I dropped by the house yesterday as I haven’t been around much and the children are chez Papa. After checking on Hermie, changing his water and giving him something to eat I went upstairs to get something from my bedroom.
Hello? Why is Todd’s duvet and pillows on my bed?
Hello? Why is my king-size duvet and pillows on Todd’s two beds?
Hello? Why are there a couple of ‘things’ from my Box of Tricks that I keep hidden under my bed, in Todd’s room?
I stripped off all the sheets and shall be washing them at an extremely high wash and will be disinfecting my Toys for the next week; god only knows what Todd has done with them. This comes as a bit of a shock as I would never have thought that Todd would use my bed linen, let alone anything else.
There again, he did come flying downstairs last week wearing nothing but a very, very small towel while his girlfriend was upstairs, begging for a condom. Fortunately, a friend had a condom that was just within the sell-by-date in his wallet and the evening was obviously saved. For Todd.

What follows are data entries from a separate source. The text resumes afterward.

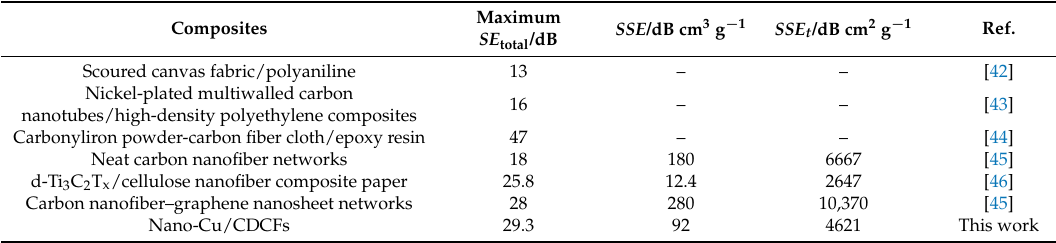
Figure 7. Graphical illustration of the EMI shielding mechanism of the core–shell structured nano-Cu/CDCFs composite. Table 1. Comparison of EMI shielding properties of composites.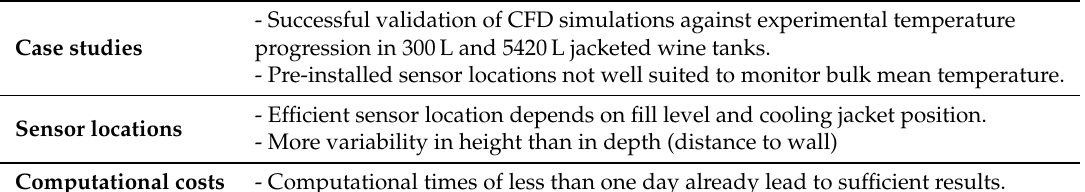
Table 4. Summary of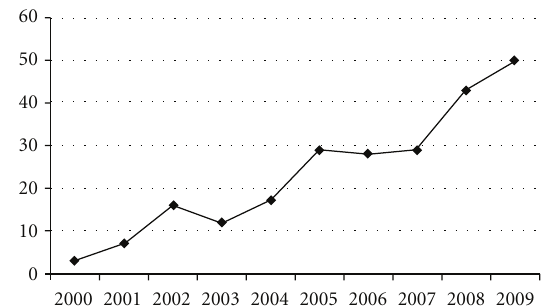
Figure 1: Number of patients undergoing a transvaginal ultrasound and meeting all study inclusion criteria, selected per year.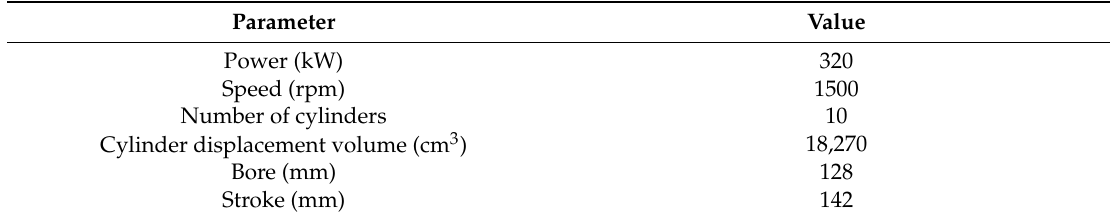
Figure 1. Engine analyzed in the present work. Table 1. Technical specifications at 100% load.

I picked up the empty beer bottles that were strewn around the lawn, threw them out and left, wondering how to tackle Todd about using my house as a hotel. But I think I have other issues to think about now as I have just found out something else about Todd.
He has a Mohican hair-cut.








11 Comments
Mohican? ….. that is sooooo passé …..
Do condoms have a ‘best before date’? ……. I mean a ‘best before’ – pause – date ……..
DOH!!
Hotel?
Tell Todd to get a room!
I love mixed metaphors!
There are so many things in this post that made my eyes cross, that I’m now certain I can see out the back of my head.
You need to spend more time at home — with a camera at hand.
Are you sure it’s a Mohican (above the face) and not a landing strip (below the waist)?
Anon, too – I had so wished that I had caught Todd in bed with his girlfriend. I am the sort of mother who would have grabbed back my duvet exposing 2 naked bodies which is a sure way never to have Todd’s girlfriends at my house – even when I’m supposedly ‘away’.
yikes – and with all the other detail provided am wondering why the one question my brain came up with was whether the mohican was a proper full on punk pointy one, or a more pretend little Glee type one???
Awww he’s growing up
I knodded at everything there (though I haven’t been asked for a condom – yet) But the mohican hair cut, that’s a new one for me.
Never mind disinfecting them, I’d be sorely tempted to throw them away. Or perhaps save them for Christmas and put them in a nice box with a big red bow on for the two of them.
Should pay more attention. Where have you been?